*** Begin section ***
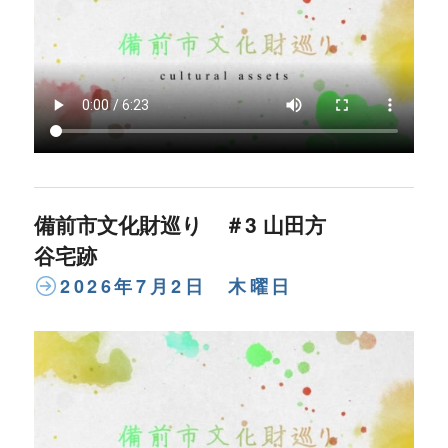
備前市文化財巡り ＃3 山田方
谷宅跡
2026年7月2日 木曜日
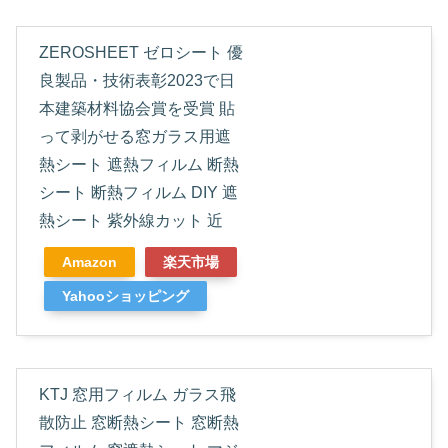
ZEROSHEET ゼロシート 優
良製品・技術表彰2023で日
本建築材料協会賞を受賞 貼
って剥がせる窓ガラス用遮
熱シート 遮熱フィルム 断熱
シート 断熱フィルム DIY 遮
熱シート 紫外線カット 近
Amazon
楽天市場
Yahooショッピング
KTJ 窓用フィルム ガラス飛
散防止 窓断熱シート 窓断熱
*** End section ***
▶ _Problem to work on_:
Start printing at the line with "シート 断熱フィルム DIY 遮" and stop after the final line of the listing above, keeping every line exact.

▶ _Exercise result_:
シート 断熱フィルム DIY 遮
熱シート 紫外線カット 近
Amazon
楽天市場
Yahooショッピング
KTJ 窓用フィルム ガラス飛
散防止 窓断熱シート 窓断熱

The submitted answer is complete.